[RECORDED DATA — start]

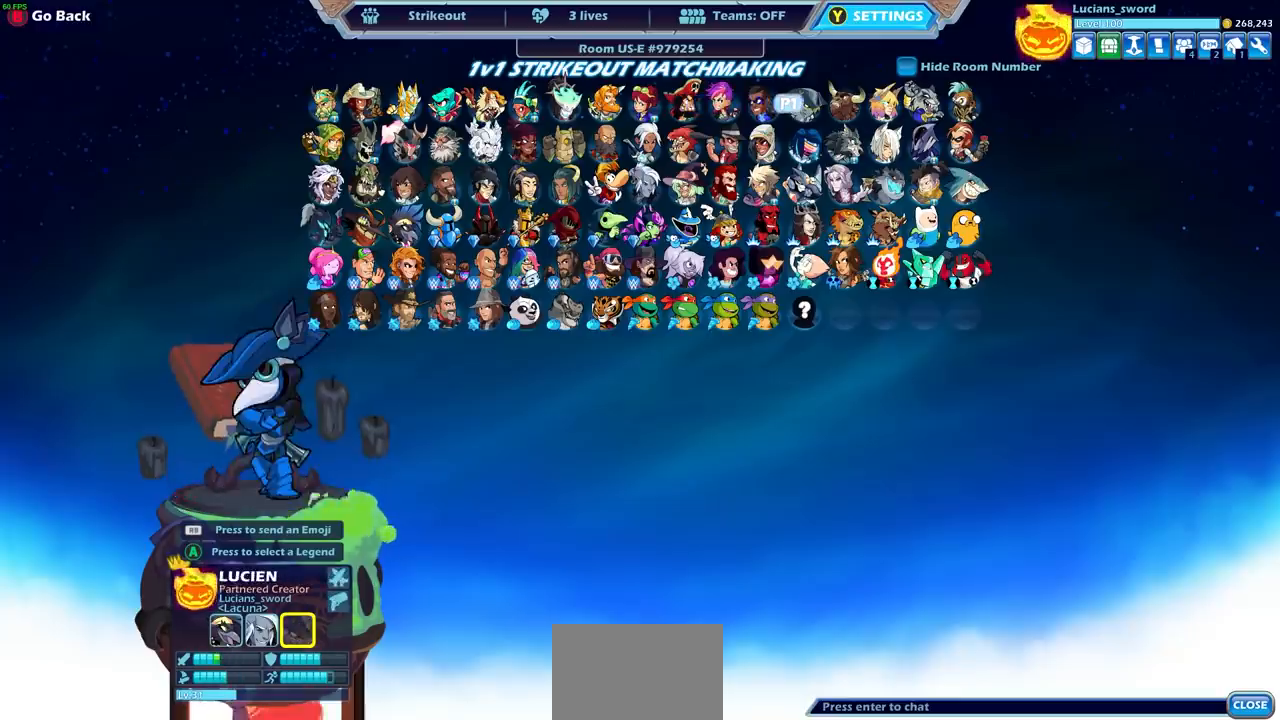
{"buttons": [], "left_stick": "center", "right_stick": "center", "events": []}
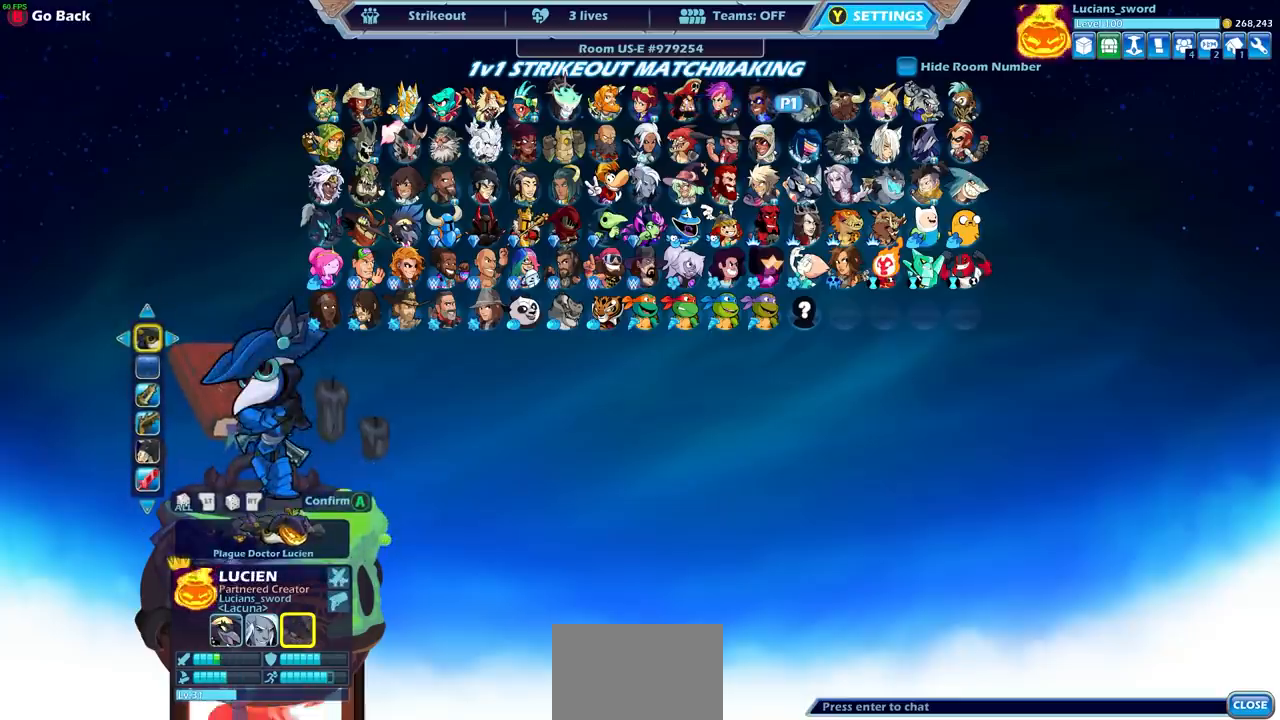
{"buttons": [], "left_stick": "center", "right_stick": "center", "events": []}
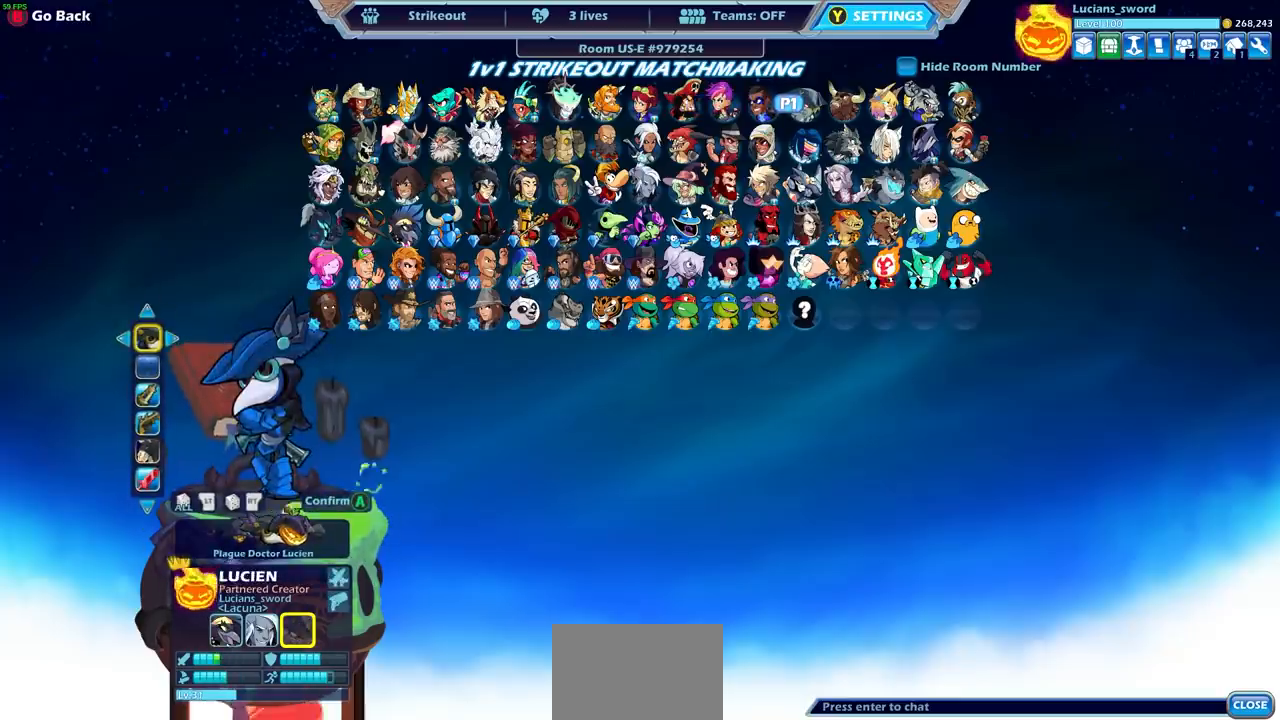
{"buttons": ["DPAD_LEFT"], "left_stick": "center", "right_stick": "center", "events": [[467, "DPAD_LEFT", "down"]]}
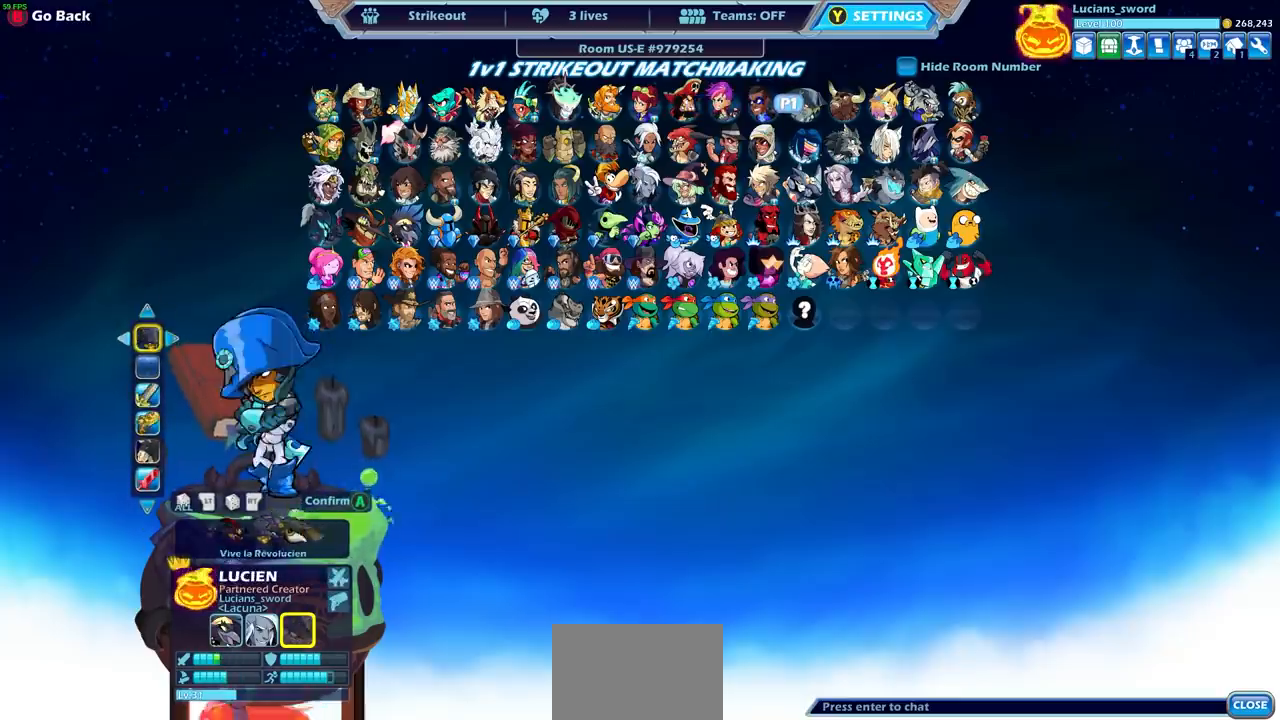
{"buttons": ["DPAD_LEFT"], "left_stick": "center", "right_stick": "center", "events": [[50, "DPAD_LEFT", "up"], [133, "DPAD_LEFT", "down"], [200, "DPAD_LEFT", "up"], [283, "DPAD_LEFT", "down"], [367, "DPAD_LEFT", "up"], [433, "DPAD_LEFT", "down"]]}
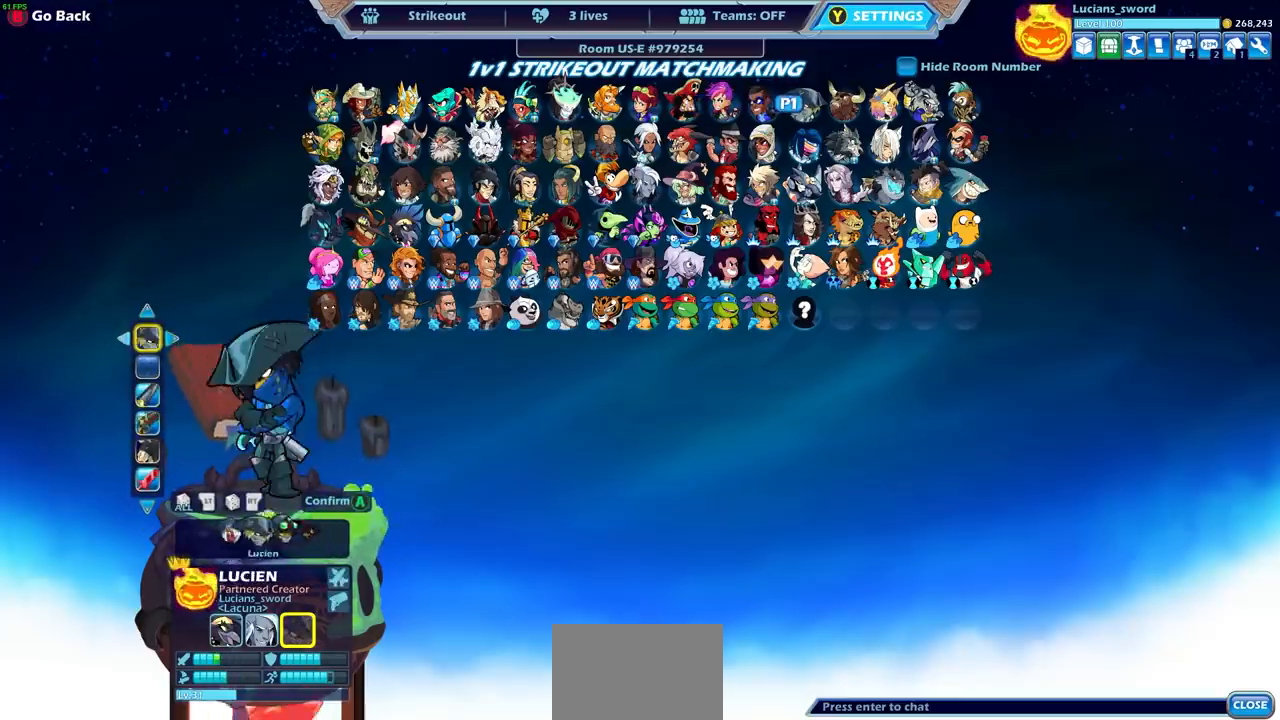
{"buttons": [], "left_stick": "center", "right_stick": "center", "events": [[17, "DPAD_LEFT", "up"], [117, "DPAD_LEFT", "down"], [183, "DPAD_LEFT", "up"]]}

[RECORDED DATA — finish]

§ **THE TASK**
The response consists of the data above printed line for line, with no pictures.

§ **EXERCISE RESULT**
{"buttons": [], "left_stick": "center", "right_stick": "center", "events": []}
{"buttons": [], "left_stick": "center", "right_stick": "center", "events": []}
{"buttons": ["DPAD_LEFT"], "left_stick": "center", "right_stick": "center", "events": [[467, "DPAD_LEFT", "down"]]}
{"buttons": ["DPAD_LEFT"], "left_stick": "center", "right_stick": "center", "events": [[50, "DPAD_LEFT", "up"], [133, "DPAD_LEFT", "down"], [200, "DPAD_LEFT", "up"], [283, "DPAD_LEFT", "down"], [367, "DPAD_LEFT", "up"], [433, "DPAD_LEFT", "down"]]}
{"buttons": [], "left_stick": "center", "right_stick": "center", "events": [[17, "DPAD_LEFT", "up"], [117, "DPAD_LEFT", "down"], [183, "DPAD_LEFT", "up"]]}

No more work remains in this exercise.